● **WHAT TO WORK ON**
Below are records. Copy every line with "source" in it.

● **DATA PROVIDED**
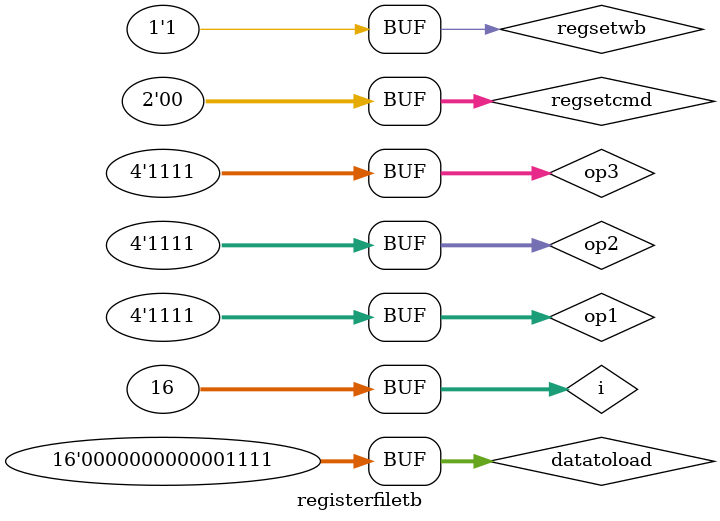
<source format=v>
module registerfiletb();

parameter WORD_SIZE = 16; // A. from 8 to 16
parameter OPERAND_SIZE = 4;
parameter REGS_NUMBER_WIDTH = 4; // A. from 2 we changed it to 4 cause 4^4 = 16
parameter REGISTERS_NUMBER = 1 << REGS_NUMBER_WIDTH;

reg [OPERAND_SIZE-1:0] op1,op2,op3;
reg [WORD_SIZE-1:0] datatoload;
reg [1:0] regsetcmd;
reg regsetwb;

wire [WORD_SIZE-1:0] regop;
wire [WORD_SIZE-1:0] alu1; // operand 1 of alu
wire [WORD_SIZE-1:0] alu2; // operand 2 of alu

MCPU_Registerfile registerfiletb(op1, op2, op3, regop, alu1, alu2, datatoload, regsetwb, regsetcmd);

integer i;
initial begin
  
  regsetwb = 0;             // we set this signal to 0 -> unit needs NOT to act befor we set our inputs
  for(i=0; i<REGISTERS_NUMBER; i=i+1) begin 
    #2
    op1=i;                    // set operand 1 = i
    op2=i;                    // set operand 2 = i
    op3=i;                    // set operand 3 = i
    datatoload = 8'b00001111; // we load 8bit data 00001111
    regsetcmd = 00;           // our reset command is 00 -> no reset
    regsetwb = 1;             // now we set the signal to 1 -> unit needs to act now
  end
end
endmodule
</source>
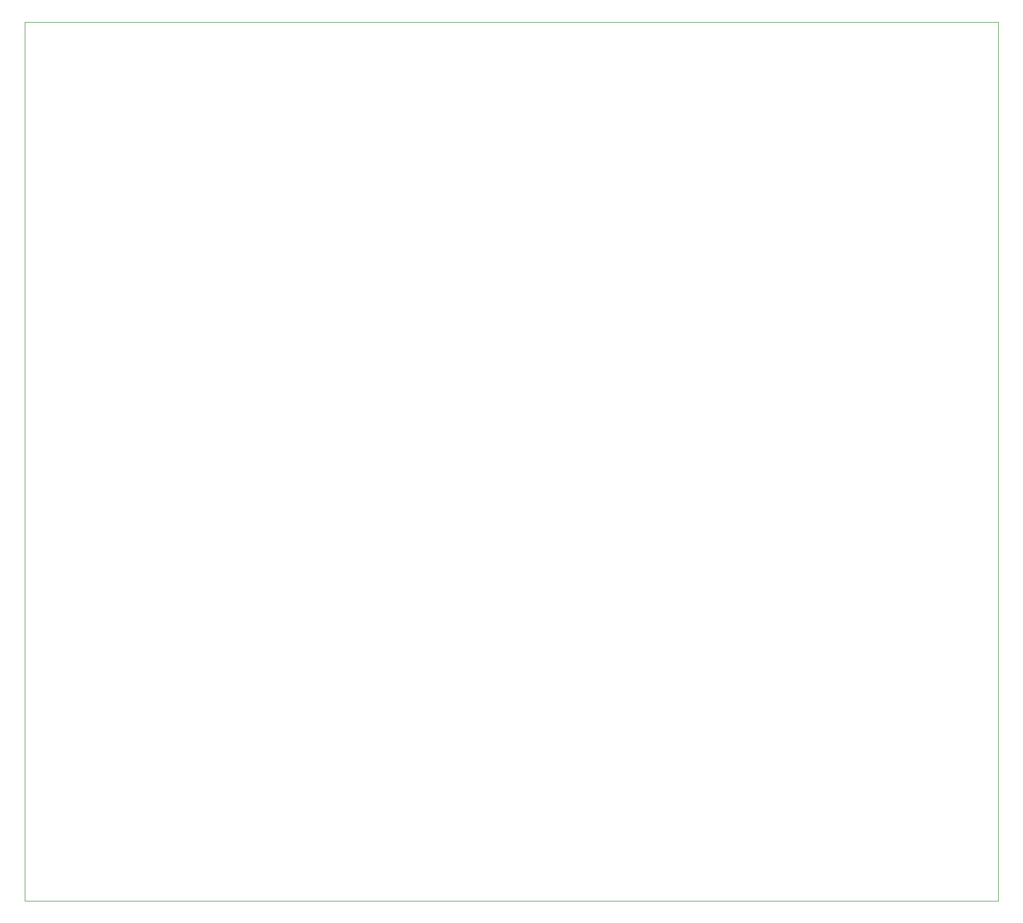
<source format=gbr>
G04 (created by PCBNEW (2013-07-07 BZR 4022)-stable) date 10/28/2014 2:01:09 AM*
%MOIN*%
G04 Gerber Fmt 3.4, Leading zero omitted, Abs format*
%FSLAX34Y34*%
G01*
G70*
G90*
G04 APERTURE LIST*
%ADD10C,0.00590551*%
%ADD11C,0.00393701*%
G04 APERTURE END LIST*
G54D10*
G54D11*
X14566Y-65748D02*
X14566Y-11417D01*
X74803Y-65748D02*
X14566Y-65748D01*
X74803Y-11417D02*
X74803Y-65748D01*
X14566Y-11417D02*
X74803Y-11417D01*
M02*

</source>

● **EXPECTED ANSWER**
<source format=v>
</source>
<source format=gbr>
</source>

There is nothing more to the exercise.